WORK REQUIRED:
If a line in the entries below includes "ptid", pick it out and copy it.

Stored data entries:

==*==

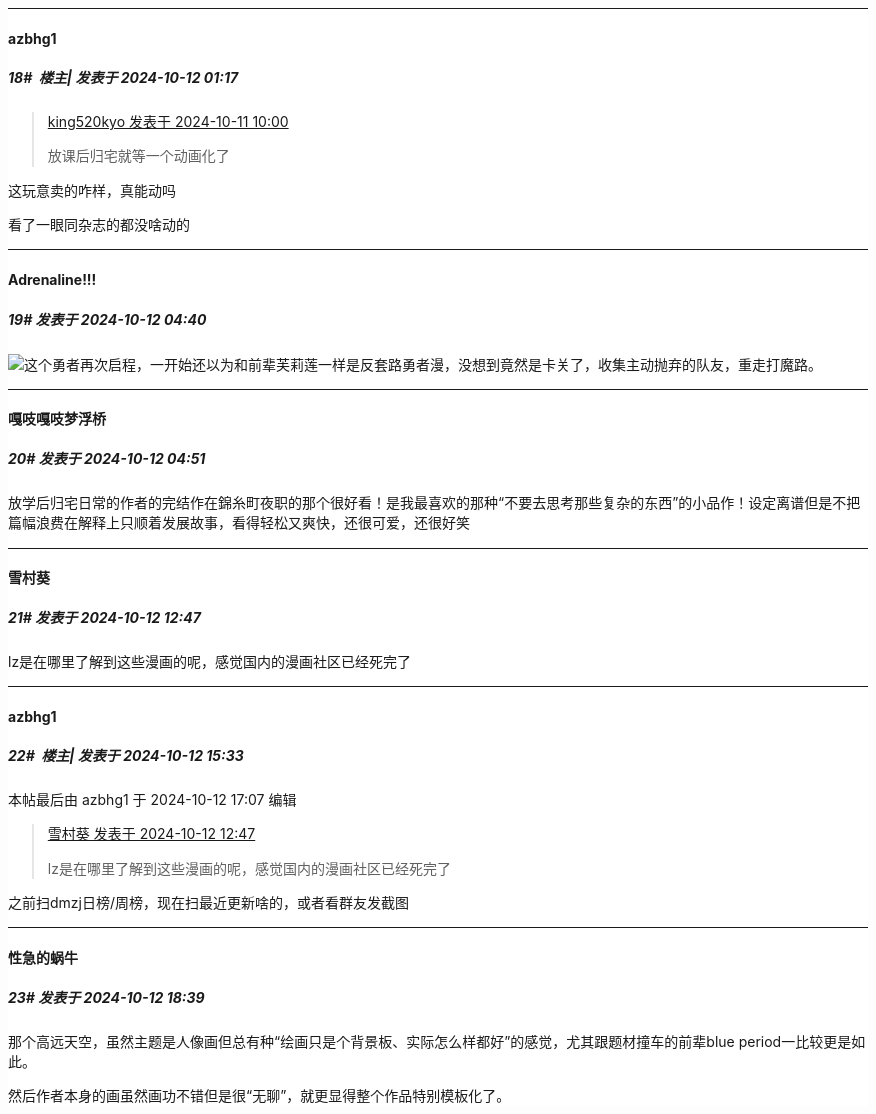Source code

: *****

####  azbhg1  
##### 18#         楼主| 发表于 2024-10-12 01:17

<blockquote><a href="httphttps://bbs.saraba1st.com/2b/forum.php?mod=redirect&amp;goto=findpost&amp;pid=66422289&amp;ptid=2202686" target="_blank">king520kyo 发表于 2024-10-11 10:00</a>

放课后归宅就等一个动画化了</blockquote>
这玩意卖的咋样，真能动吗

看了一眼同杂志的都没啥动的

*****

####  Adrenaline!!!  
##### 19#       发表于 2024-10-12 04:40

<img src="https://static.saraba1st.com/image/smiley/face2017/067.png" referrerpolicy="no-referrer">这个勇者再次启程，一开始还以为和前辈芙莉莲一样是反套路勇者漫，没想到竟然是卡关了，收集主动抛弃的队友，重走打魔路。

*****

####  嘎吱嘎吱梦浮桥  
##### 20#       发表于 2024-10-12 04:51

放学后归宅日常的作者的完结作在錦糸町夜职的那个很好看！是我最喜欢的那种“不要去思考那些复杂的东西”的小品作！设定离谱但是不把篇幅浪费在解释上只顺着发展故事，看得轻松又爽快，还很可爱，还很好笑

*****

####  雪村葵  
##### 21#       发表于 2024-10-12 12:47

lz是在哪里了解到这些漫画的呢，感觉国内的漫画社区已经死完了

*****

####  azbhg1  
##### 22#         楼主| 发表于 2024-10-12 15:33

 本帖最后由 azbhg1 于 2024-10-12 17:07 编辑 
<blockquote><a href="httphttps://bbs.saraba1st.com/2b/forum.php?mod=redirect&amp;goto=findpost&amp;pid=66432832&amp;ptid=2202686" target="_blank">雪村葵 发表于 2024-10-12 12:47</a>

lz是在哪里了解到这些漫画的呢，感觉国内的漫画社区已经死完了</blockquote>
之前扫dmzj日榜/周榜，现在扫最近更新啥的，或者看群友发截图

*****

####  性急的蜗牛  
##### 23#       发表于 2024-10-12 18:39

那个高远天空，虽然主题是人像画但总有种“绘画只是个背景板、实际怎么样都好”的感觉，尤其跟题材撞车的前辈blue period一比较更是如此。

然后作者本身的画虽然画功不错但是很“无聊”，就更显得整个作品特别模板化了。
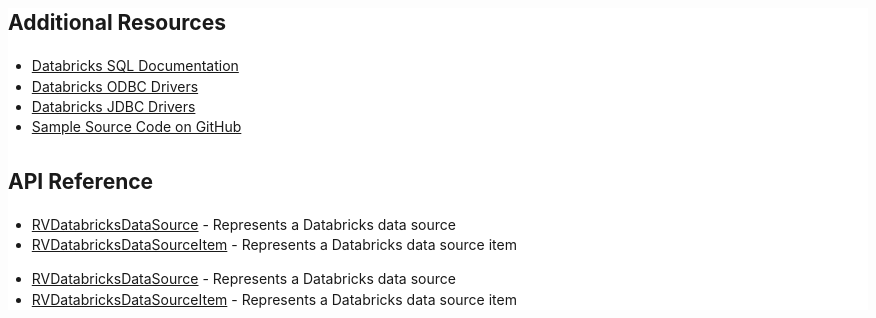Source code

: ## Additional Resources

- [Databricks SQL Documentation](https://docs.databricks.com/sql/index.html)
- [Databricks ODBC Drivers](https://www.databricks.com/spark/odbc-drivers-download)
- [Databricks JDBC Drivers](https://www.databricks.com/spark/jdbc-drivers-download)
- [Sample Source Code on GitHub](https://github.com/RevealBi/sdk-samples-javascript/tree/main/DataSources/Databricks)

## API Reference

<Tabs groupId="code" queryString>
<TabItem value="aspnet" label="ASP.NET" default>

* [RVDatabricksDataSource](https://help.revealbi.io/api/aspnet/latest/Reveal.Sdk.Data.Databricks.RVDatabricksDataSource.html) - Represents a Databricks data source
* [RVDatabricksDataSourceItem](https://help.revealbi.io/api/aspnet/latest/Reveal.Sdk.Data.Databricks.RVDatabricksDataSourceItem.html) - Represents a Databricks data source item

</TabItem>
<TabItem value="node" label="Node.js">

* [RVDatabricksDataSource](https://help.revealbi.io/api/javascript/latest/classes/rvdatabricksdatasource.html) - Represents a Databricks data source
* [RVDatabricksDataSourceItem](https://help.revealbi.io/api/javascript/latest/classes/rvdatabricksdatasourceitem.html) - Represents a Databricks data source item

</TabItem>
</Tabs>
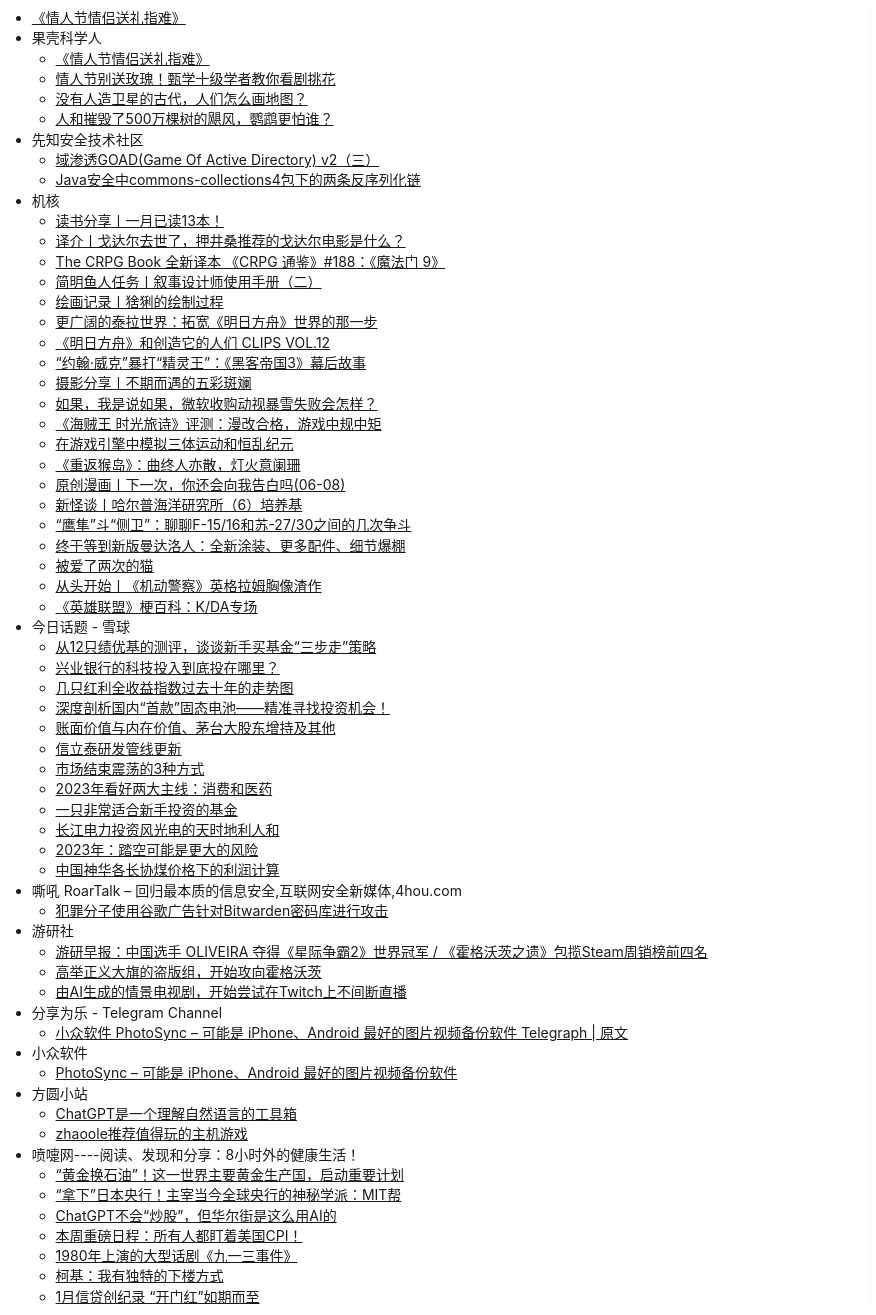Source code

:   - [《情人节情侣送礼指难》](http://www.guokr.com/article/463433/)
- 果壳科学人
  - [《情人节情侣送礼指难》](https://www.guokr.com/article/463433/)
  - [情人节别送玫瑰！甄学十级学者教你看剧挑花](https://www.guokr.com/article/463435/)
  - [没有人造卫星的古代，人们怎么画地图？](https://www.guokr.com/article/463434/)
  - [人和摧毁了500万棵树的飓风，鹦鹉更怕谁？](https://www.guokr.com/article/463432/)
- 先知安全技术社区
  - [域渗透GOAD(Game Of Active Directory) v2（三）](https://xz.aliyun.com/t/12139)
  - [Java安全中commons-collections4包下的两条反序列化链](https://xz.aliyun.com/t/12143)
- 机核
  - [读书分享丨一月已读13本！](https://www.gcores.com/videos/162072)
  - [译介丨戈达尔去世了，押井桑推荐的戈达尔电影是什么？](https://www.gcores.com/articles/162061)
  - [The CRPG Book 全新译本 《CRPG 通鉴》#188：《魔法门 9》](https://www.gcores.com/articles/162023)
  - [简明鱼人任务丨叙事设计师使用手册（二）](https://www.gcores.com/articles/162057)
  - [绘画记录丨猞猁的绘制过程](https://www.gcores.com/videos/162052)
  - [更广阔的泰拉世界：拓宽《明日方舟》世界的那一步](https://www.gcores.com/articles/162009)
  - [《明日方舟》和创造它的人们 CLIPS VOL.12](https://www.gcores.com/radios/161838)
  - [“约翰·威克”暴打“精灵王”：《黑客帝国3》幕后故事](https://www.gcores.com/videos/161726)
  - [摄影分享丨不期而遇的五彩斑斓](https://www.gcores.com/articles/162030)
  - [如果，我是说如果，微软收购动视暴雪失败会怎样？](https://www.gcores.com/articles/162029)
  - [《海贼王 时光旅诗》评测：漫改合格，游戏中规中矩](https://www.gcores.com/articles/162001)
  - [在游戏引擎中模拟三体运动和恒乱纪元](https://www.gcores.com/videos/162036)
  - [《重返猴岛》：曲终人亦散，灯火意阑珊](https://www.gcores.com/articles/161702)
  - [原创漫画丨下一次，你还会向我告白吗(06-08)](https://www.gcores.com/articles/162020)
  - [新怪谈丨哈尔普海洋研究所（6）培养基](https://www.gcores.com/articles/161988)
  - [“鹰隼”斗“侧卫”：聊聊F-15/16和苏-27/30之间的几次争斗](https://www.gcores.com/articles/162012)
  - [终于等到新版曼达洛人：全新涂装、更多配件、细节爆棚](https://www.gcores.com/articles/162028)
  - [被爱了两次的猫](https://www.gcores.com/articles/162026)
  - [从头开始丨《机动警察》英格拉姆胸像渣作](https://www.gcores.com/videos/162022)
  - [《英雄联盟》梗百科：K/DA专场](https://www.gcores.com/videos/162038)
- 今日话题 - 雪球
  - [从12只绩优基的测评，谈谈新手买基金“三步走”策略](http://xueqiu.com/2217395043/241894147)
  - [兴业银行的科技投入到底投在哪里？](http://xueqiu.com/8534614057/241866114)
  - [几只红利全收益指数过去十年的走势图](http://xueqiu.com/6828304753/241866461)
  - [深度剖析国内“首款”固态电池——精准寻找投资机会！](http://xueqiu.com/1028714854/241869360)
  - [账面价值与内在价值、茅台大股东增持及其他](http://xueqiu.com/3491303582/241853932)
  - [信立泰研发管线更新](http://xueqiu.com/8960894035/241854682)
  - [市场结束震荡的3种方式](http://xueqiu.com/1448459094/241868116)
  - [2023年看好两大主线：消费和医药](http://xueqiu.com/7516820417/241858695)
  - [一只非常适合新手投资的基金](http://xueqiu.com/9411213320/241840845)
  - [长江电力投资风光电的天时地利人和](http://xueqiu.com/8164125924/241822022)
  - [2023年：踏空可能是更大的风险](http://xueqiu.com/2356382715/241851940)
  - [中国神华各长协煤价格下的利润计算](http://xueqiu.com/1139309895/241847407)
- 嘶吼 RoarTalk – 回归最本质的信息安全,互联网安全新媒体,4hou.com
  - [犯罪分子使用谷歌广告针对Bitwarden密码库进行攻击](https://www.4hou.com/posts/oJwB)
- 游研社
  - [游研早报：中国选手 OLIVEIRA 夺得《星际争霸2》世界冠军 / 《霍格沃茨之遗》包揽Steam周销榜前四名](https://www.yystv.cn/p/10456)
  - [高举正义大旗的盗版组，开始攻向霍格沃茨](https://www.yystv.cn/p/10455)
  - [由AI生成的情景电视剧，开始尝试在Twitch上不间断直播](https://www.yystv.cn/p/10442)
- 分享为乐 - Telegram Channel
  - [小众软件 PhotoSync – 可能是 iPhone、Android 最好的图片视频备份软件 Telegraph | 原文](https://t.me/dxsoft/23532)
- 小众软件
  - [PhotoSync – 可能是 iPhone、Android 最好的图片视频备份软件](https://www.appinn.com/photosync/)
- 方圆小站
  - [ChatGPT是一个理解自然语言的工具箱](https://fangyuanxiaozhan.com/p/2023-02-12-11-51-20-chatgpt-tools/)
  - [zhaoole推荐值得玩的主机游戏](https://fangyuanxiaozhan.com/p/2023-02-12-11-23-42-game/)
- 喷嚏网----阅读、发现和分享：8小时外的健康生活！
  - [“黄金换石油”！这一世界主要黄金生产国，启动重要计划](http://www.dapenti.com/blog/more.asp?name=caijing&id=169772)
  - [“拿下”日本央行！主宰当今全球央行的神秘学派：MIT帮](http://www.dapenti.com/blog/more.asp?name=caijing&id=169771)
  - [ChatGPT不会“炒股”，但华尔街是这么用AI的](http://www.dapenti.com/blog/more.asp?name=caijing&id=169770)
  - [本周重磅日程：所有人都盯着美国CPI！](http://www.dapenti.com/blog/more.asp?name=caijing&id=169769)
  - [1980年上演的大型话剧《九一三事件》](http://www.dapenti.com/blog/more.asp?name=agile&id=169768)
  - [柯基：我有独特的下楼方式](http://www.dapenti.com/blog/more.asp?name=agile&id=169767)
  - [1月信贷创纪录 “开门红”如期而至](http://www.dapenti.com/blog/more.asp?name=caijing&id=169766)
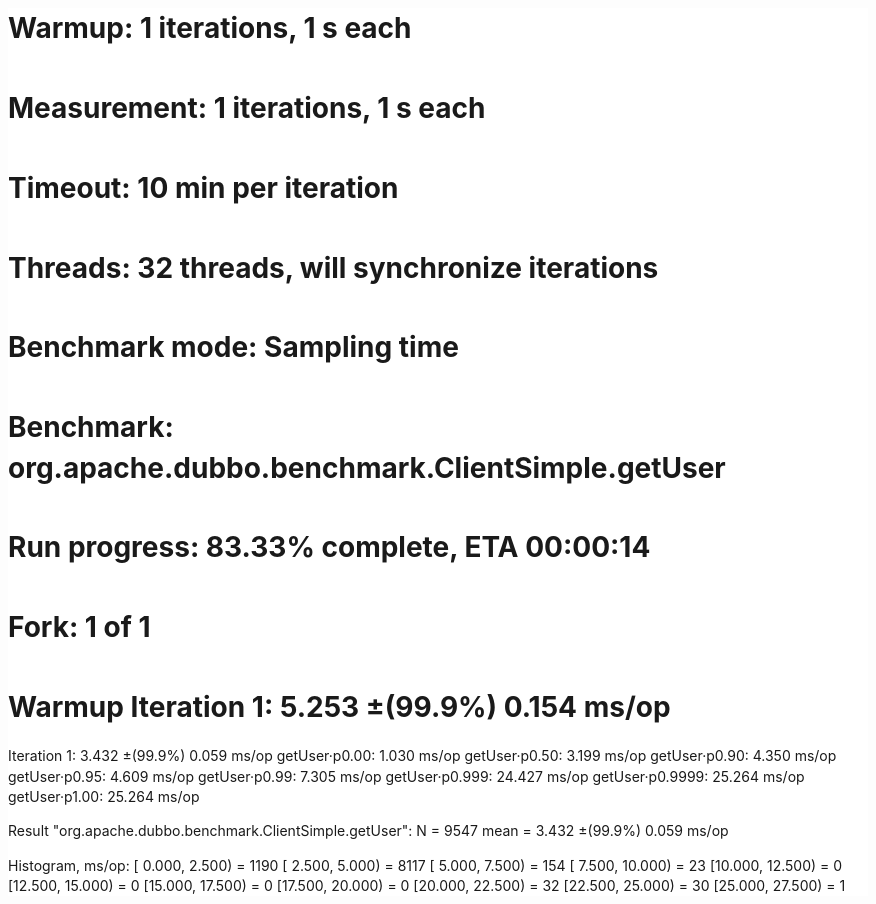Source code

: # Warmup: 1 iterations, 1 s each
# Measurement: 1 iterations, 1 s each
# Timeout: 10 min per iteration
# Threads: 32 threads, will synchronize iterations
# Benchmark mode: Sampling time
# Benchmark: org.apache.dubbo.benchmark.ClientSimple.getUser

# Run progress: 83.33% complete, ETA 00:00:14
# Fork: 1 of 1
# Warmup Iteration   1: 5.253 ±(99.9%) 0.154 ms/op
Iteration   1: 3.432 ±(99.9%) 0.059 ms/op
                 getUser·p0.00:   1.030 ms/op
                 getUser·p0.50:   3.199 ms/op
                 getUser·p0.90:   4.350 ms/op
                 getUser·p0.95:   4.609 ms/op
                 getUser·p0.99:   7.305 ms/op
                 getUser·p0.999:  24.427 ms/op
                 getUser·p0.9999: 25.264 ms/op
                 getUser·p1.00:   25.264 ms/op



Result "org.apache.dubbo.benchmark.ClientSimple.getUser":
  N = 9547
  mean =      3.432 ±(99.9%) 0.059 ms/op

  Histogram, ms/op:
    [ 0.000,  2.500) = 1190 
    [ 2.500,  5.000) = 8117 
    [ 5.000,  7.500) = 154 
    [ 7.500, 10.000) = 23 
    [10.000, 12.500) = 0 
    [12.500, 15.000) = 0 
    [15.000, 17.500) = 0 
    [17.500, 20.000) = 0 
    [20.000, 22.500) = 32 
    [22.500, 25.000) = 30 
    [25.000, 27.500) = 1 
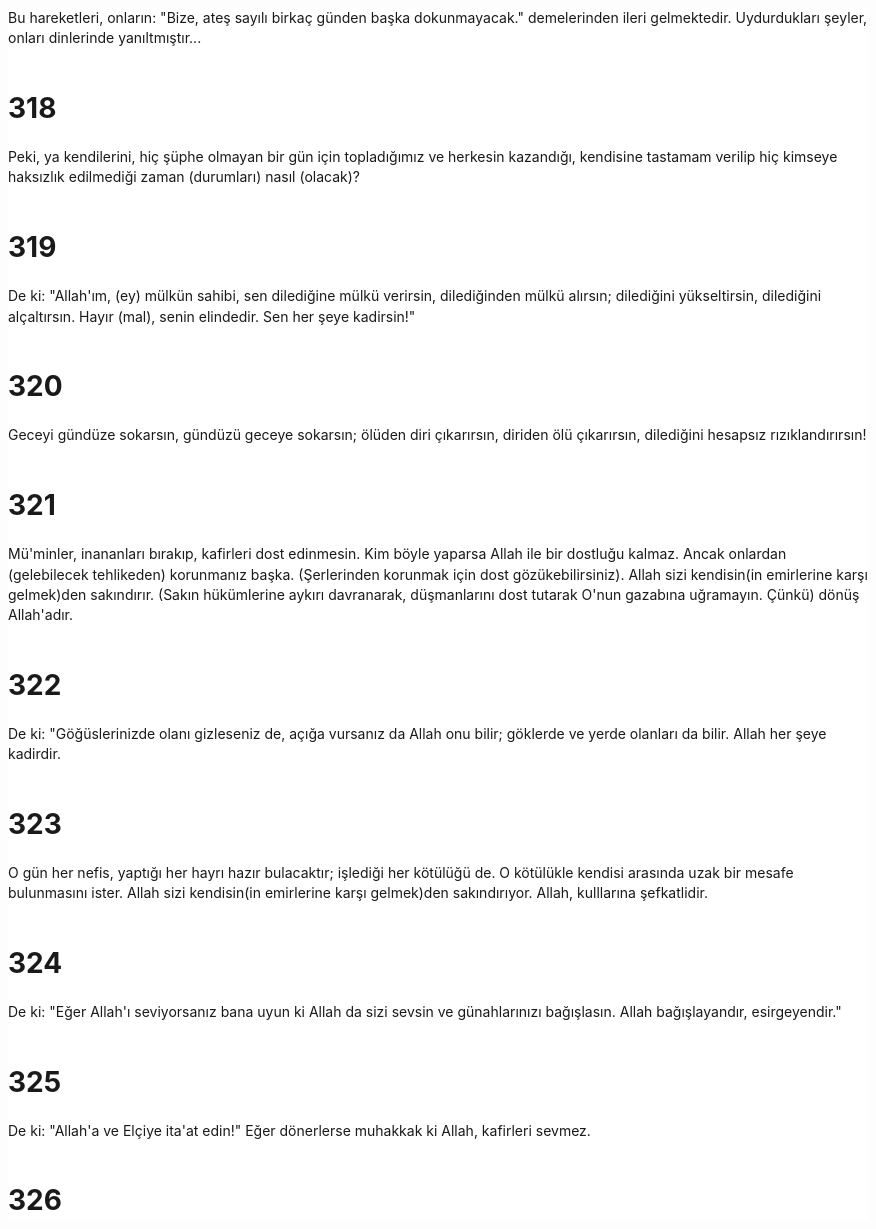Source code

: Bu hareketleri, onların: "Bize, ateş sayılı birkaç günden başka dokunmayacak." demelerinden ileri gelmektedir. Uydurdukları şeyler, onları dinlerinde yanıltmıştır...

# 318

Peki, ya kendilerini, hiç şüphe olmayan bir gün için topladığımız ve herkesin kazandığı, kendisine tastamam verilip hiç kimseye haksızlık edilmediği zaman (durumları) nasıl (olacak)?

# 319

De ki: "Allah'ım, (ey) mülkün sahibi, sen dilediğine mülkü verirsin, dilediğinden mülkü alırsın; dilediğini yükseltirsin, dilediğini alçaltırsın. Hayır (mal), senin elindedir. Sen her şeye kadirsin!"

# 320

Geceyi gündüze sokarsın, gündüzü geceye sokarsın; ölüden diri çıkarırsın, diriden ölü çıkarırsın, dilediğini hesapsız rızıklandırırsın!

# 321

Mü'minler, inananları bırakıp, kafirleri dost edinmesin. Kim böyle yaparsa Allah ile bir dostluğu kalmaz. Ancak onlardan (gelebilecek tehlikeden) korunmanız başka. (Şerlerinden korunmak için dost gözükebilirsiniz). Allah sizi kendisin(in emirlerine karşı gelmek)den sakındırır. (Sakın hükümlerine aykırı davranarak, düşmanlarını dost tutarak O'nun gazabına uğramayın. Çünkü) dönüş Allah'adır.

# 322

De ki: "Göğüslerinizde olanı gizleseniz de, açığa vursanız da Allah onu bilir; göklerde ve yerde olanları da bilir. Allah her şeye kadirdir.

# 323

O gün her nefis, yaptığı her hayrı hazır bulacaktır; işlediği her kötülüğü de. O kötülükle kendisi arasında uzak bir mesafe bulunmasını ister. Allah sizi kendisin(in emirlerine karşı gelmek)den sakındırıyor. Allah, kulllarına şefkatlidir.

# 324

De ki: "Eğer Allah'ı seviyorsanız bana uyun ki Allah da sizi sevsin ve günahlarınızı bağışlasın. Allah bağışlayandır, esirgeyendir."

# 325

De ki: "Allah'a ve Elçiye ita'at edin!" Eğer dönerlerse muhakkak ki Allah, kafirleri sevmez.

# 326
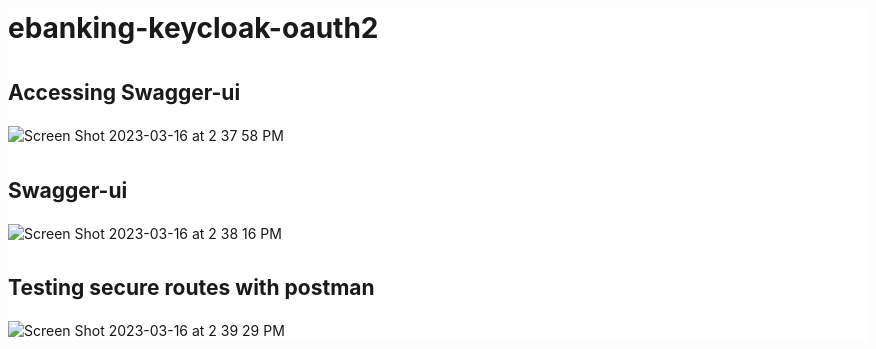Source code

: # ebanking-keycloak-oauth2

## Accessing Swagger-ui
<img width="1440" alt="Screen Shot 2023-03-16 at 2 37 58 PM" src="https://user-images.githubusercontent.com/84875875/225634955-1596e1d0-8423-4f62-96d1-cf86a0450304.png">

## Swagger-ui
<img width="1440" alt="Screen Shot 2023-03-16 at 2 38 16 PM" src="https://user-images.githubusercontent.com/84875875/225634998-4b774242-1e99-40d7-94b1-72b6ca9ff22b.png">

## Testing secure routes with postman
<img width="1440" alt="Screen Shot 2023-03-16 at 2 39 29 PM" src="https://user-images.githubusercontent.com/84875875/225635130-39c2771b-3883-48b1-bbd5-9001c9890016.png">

==*==

SOLUTION TO THIS PROBLEM:
<blockquote><a href="httphttps://bbs.saraba1st.com/2b/forum.php?mod=redirect&amp;goto=findpost&amp;pid=66422289&amp;ptid=2202686" target="_blank">king520kyo 发表于 2024-10-11 10:00</a>
<blockquote><a href="httphttps://bbs.saraba1st.com/2b/forum.php?mod=redirect&amp;goto=findpost&amp;pid=66432832&amp;ptid=2202686" target="_blank">雪村葵 发表于 2024-10-12 12:47</a>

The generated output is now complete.